----- READING PASSAGE -----

Section 3.4            Death after Commencement of Non-Grandfathered Mirror Pension Benefits.  If an Executive dies after commencing payment of his Non-Grandfathered Mirror Pension Benefits under the Plan but before his entire Non-Grandfathered Mirror Pension Benefit is distributed, payments to the Executive’s Death Beneficiary (if any) will be made (a) in accordance with the elected optional form of payment described in Section 3.3(2)(b)(ii) or (iii) (if elected), or (b) ninety (90) days after the Executive’s death in the form of a single lump sum, calculated using the Actuarial Factors in effect on the date of distribution, if the Executive elected one of the optional forms of payment described in Section 3.3(2)(b)(iv).

 

Section 3.5            Adjustment to Annual Installment Payments Commencing Prior to January 1, 2011.  If payment of an Executive’s Non-Grandfathered Mirror Pension Benefit commenced after January 1, 2005 but prior to January 1, 2011 in the form of annual installment payments over a period of five (5) or ten (10) years, then

 

(1)           The Executive’s annual installment payments will be recalculated as of the original payment commencement date using the Plan’s Actuarial Factors for lump sum calculations and any increase in the amount of each such installment will be paid as follows:

 

(a)              The increase in the annual installments that were payable prior to January 1, 2011 will be paid in a single lump sum amount in the calendar quarter beginning January 1, 2011 and ending March 31, 2011; and

 

(b)              Each annual installment due on or after January 1, 2011 will be adjusted to include the increase resulting from the recalculation.

 

ARTICLE IV
MIRROR PRE-RETIREMENT PENSION BENEFIT

 

Section 4.1            Eligibility.

 

(1)           Grandfathered Mirror Pre-Retirement Pension Benefits.  The Death Beneficiary of an Executive who dies after attaining eligibility for a pre-retirement death benefit under the Pension Plan, but prior to commencing to receive Mirror Pension Benefits hereunder shall be entitled to receive the Mirror Pre-Retirement Pension Benefits described in Section 4.2(1) in lieu of any other benefits described in the Plan.

 

(2)           Non-Grandfathered Mirror Pre-Retirement Pension Benefits.  The Death Beneficiary of an Executive who dies after becoming vested in his Mirror Pension Benefit but prior to commencing to receive Mirror Pension Benefits hereunder shall be entitled to receive the Mirror Pre-Retirement Pension Benefits described in Section 4.2(2) in lieu of any other benefits described in the Plan.

 

11



 

Section 4.2                                      Amount, Form and Timing of Mirror Pre-Retirement Pension Benefits.

 

(1)                                  Grandfathered Mirror Pension Benefits.  A Death Beneficiary who is eligible for a Mirror Pre-Retirement Pension Benefit hereunder shall receive the portion of such Mirror Pre-Retirement Pension Benefit that is based on the Executive’s Grandfathered Mirror Pension Benefit in accordance with this Subsection (1).

----- PROVIDED DATA -----

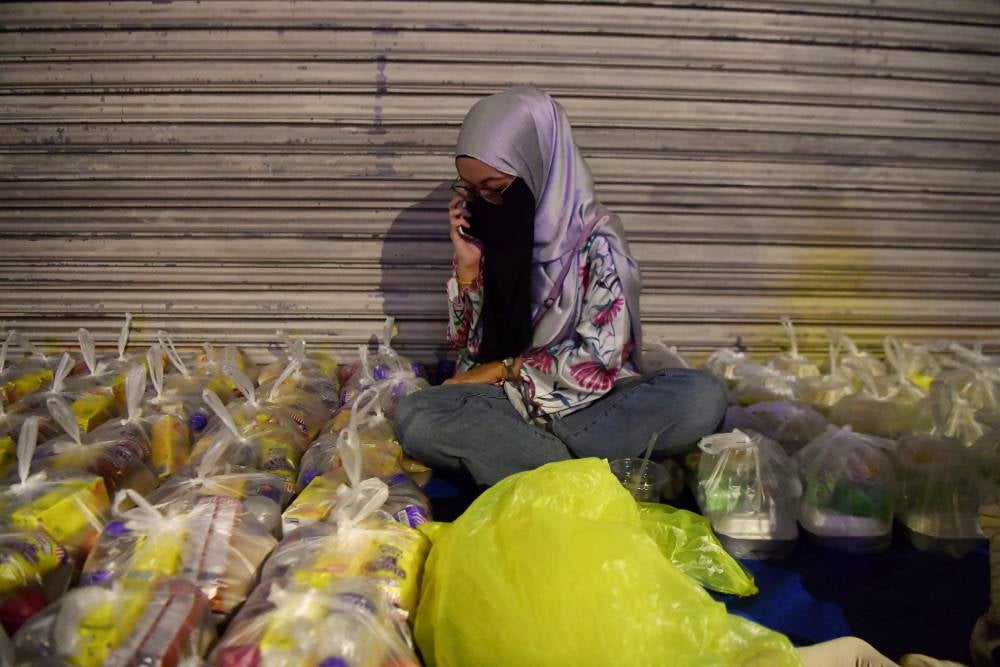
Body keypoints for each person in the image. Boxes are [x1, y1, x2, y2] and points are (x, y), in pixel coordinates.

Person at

-----

• TO DO
**a)** In the pension plan excerpt, when is the increase in the annual installments that were payable before January 1, 2011 paid?
**b)** Copy the pension plan excerpt word for word, everything from "(a)              The increase" down to "from the recalculation.".

• LIST OF SOLUTIONS
**a)** It is paid in a single lump sum in the calendar quarter beginning January 1, 2011 and ending March 31, 2011.

**b)**
(a)              The increase in the annual installments that were payable prior to January 1, 2011 will be paid in a single lump sum amount in the calendar quarter beginning January 1, 2011 and ending March 31, 2011; and

 

(b)              Each annual installment due on or after January 1, 2011 will be adjusted to include the increase resulting from the recalculation.